Days of travelling to the sexy streets of Manchester, Liverpool and Bournemouth are consigned to the history books and travelling past names such as Wakefield and Bolton-upon-Dearne now become the norm. You’re not a Premier League team anymore, you’re not really even a big fish in a little pond anymore. You’re a second-tier football team and today is going to hammer that point home.
Sunderland’s start to the season had almost been an easing in to life in the Championship. Trips to Norwich and Sheffield Wednesday and home tests against Derby County and Leeds was like visiting old pals. We’d met them all before in a higher division when we all dreamed of grasping that brass ring and acting the goat in some cosmopolitan city. Alas none of us would be doing that anytime soon.
Barnsley is something that brings it all crashing home but while we’re here we might as well have a good time. Surrounded by the major cities of Sheffield and Leeds, this former mining town has got somewhat of an unfair rep when it comes to soaking up the delights of an awayday.
“Don’t go there,” they say. “There’s nowt there”, they’ll quip. Well the naysayers can sufficiently do one as Barnsley is a tour de force when it comes to oiling up the matchday experience. Where else on planet earth could you wander into an Irish bar in a Victorian arcade and be confronted with a bottle of Buckfast on the optics next to a framed, signed picture of Mick McCarthy? Nowhere.
The sun continued to beat down as the pints of Barnsley Gold slid down the hatch and the Sunderland contingent kept singing that song about Aiden McGeady which no-one actually sings when they get on the terraces. And off to Oakwell it was.
Weaving our way through the numerous buses and cars towards this ultimate throwback of a stadium, we were quite unaware that this was to be the highlight of our day. We all made a racket for half an hour and then in time honoured tradition, Sunderland took the wind out of our sails and succumbed to a more committed opponent.
Once the first goal was bundled in, you knew the second wasn’t far behind and so it proved. While the Leeds game was put down to “one of those matches that happen”, this was a different gravy. This was the type of game we thought (as supporters) we could turn up to, take the piss and be safe in the knowledge that would be rolling home with three points in the bag.
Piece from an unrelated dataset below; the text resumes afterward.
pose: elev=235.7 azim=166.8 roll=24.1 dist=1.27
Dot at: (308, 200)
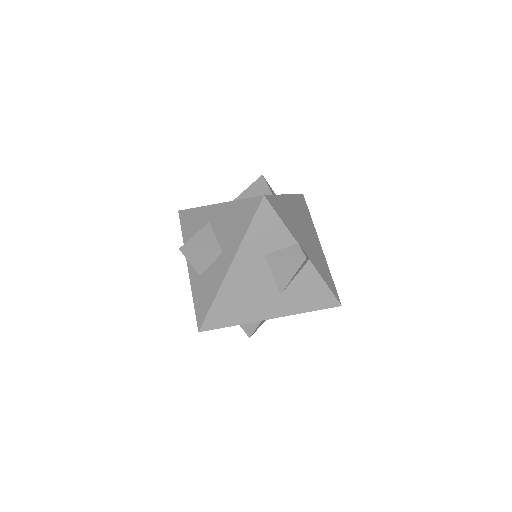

And that was just the first half.
Barnsley overran us in the second period and as the third was effortlessly walloped in, all I could be thankful for was that I chose to switch out of the sundrenched seats and into the shade. I’m not getting sunburnt in Barnsley for this.
We trudged away slightly bewildered at what we’d just witnessed. Ah, this is the reality of the Championship if you’re not very good. Thankfully, craft beer costs £2.70 a pint in Barnsley so that softened the blow immensely. So glad to have a fortnight off from watching this.